顧深說話算話,說要馬上要撈到大魚,他在魚塘裏面走了一圈,雙手出手如電,很快就抓到了一條十斤的大魚。
“淺淺。”
雙手使勁的抓着戰利品,顧深將魚舉了起來,朝着米淺的方向喊了一聲。
米淺看到他手上的大魚後,睜大了眼睛,朝着他豎了大拇指,提着木桶跑到了離他最近的地方。
顧深手上的大魚引起了村民們的羨慕嫉妒恨,明明剛纔在岸上看的時候,魚這麼多,怎麼下來了就沒有看到了。
“三爺爺,怎麼沒有看到魚啊,你不會是吹牛吧,說魚塘裏面好多大魚。

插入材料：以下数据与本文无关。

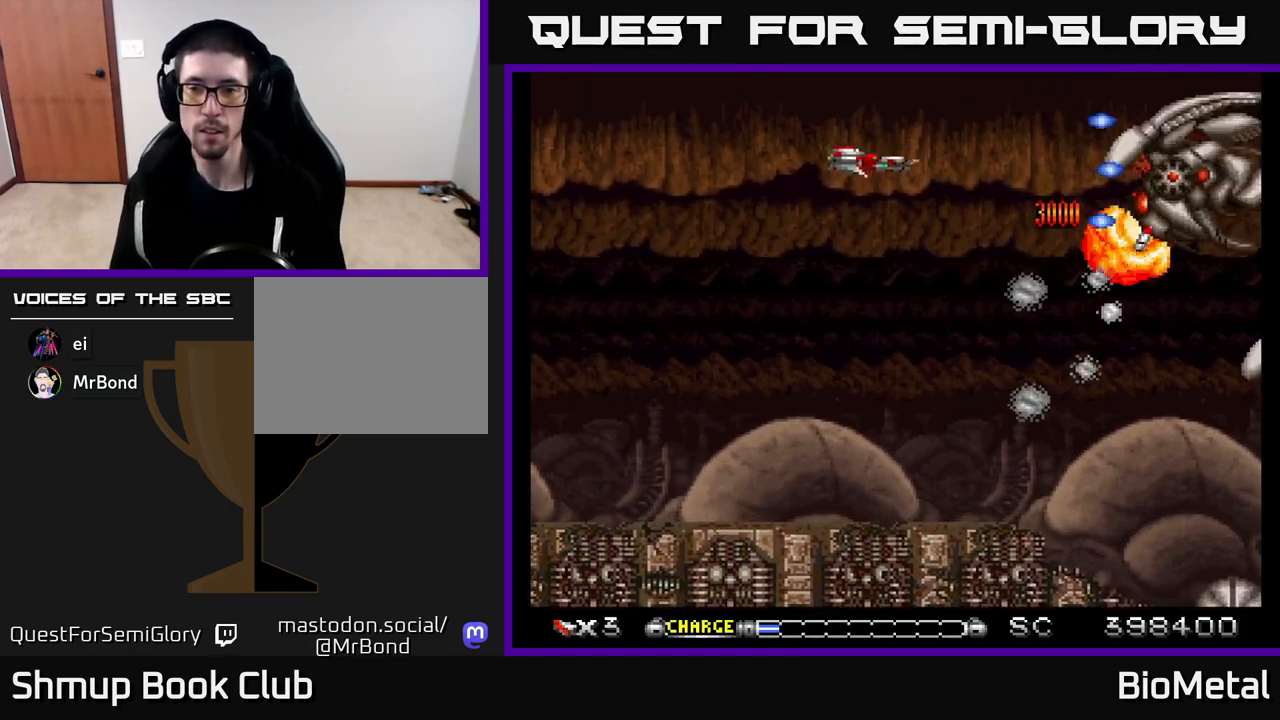
{"buttons": ["A"], "left_stick": "center", "right_stick": "center", "events": [[50, "DPAD_DOWN", "down"], [83, "DPAD_LEFT", "up"], [133, "DPAD_DOWN", "up"]]}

”
魚塘裏面的年輕人直起了腰身,大聲的吼了句。
“年紀輕輕的眼睛就不行了,哪裏沒有大魚,我看着這魚塘裏面到處都是魚,就是你們看不到抓不到。”
這麼多的人一起下去,魚還會讓人乖乖的抓。
而且他這個魚塘可是附近村子裏面最大的魚塘,就算是水放幹了,但是魚塘裏面有深有淺,深的地方還是有水。
“阿深,把魚放這裏來,我已經打了水在裏面了,對了,你往那些有水的地方摸,那裏面肯定好多的魚。”
這麼大的魚塘怎麼可能會沒有魚,米淺知道這些魚慣會躲在深坑裏面。
只要往那地方摸,力氣大會捉魚的,一捉一個準。
陳立和顧深會合了,陳立可不想去摸泥裏面的河蚌和田螺,他可是有大志向的人。
“老大,咱們抓多些魚,到時候晚上走的時候,讓嫂子給咱們做魚放在缸子裏面,這樣路上不就可以喫了嗎?”
陳立這想法非常的好,得到了岸上米淺的贊同,顧深是不想她這麼累。
“阿深哥哥,捉多些魚過來,到時候給你們炸魚塊,這樣路上也可以喫。”
捉魚的婦人們聽着米淺這一句阿深哥哥,只覺得自己的雞皮疙瘩都起來了。
唉喲喂,年輕人膩歪起來可真是不得了,她們聽着都耳朵發麻。
“好,我知道了。”
顧深在人羣裏面站起來,完全就是最俊的鶴立雞羣。
深坑裏面果然躲着很多的魚,顧深和陳立兩個人呈包圍式,將裏面的魚全部都包圍起來了,很快五條大魚就上了手。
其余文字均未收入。